Work item:
Translate this sentence from the article on the American workforce into Spanish: "The longer you are out of work, the harder it is to find a job."

Source extract:
In this uncertain presidential race, we can be certain that Tuesday night’s victor will be proclaiming his own version of “Happy days are here again.” But after the champagne and balloons and displays of unbridled confidence comes a harsh dose of reality: A troubled American workforce could be standing in the way of those happy days.

Any chief executive stepping into a turn-around situation intuitively knows that your best (or worst) asset is the quality of people at your disposal. The man sitting in the Oval Office on January 23 will be able to deploy the most innovative — and, by most standards, productive — workforce in the world.

But there’s a darkening side to that picture: An economy on four years of life-support has left a growing portion of the American labor market tired and anxious, seemingly sapped of initiative, embracing a new normal of limited horizons. Resigned to getting by rather than getting ahead.

Culture matters. No President can help the nation regain its footing in a fiercely competitive global economy without a workforce that’s firing on all cylinders.

MORE: Don’t blame the 1% for America’s pay gap

Here are five reasons to worry:

No. 1: Historically high rates of long-term unemployment threaten to leave millions of discouraged men and women permanently jobless. The longer you are out of work, the harder it is to find a job. Economists call it this hysteresis. We’ll just call it the “Scarlet U” that unemployed job candidates wear when potential employers size them up — rightly or wrongly — as carriers of rusted skills and slack work habits.

Data to examine:
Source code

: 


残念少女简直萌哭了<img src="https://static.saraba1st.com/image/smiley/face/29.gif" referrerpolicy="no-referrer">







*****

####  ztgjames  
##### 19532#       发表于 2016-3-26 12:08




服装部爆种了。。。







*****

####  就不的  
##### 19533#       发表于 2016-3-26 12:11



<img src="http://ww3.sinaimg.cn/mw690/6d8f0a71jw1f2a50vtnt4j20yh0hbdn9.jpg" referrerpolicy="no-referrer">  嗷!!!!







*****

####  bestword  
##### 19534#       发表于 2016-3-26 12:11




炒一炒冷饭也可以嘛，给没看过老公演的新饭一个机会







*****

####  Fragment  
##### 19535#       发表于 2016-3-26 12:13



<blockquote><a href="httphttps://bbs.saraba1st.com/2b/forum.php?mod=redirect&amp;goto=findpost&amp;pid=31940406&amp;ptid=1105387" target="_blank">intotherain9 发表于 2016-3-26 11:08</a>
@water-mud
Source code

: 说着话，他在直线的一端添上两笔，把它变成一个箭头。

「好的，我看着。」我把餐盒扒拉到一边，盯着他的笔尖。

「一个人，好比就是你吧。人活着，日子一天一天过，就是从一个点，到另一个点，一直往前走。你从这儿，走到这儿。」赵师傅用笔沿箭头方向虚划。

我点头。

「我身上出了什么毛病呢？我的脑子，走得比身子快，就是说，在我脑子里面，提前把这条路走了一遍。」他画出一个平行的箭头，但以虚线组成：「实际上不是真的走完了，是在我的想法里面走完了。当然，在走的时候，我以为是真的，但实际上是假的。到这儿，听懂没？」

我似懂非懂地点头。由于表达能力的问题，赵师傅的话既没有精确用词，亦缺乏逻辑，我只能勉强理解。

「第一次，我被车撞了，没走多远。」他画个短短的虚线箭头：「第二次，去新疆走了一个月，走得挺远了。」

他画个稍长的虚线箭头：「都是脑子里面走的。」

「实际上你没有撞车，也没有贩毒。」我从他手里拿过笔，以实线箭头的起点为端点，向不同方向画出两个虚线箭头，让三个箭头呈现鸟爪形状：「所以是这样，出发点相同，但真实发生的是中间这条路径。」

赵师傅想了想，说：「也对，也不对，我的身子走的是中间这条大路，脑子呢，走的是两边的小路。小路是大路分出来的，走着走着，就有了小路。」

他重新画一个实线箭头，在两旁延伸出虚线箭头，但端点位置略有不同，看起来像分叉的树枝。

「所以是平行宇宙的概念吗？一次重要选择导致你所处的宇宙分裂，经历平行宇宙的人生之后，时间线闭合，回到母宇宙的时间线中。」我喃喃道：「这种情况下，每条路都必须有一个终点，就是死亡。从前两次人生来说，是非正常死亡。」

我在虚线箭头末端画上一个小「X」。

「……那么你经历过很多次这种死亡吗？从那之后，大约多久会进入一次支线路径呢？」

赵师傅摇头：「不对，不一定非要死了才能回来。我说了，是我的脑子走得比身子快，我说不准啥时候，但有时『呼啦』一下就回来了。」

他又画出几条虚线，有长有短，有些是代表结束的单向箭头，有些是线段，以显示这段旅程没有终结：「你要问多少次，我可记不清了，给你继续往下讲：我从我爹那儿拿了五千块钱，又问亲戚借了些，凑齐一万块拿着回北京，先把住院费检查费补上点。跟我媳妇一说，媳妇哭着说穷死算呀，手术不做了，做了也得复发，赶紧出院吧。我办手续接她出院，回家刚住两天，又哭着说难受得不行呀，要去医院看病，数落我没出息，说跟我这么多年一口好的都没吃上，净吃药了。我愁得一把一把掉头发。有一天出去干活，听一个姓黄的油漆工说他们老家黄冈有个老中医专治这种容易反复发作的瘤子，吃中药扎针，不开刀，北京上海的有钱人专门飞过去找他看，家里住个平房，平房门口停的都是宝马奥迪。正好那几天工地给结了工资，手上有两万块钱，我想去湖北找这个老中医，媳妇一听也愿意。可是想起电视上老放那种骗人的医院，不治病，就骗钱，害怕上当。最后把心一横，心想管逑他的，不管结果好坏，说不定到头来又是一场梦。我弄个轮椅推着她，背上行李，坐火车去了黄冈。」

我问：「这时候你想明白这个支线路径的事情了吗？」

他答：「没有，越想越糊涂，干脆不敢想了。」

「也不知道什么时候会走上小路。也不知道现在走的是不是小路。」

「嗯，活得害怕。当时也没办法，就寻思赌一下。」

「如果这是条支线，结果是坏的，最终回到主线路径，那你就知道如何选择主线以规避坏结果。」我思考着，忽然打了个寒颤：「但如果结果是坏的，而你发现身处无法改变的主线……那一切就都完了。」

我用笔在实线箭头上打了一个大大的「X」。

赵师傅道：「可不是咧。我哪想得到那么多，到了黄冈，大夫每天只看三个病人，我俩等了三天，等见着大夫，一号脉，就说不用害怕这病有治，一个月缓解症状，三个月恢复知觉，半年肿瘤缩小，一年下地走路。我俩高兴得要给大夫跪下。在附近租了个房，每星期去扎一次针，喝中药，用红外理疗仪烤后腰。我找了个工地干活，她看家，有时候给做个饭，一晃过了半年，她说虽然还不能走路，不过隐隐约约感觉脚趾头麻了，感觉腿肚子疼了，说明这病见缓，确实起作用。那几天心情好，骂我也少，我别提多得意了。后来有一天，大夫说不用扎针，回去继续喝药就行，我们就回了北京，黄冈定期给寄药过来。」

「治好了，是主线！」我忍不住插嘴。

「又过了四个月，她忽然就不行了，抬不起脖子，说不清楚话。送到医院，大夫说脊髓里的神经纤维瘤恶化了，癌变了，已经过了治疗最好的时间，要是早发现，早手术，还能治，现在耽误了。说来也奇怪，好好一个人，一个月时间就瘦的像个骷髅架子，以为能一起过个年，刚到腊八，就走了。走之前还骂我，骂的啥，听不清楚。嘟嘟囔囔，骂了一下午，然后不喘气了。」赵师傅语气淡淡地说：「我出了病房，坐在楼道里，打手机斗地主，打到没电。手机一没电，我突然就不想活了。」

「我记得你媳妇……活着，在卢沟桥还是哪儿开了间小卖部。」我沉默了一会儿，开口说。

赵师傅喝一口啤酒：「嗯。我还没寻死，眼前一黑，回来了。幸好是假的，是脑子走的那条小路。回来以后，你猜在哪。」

Response for this exercise:
Cuanto más tiempo pasas sin trabajo, más difícil es encontrar empleo.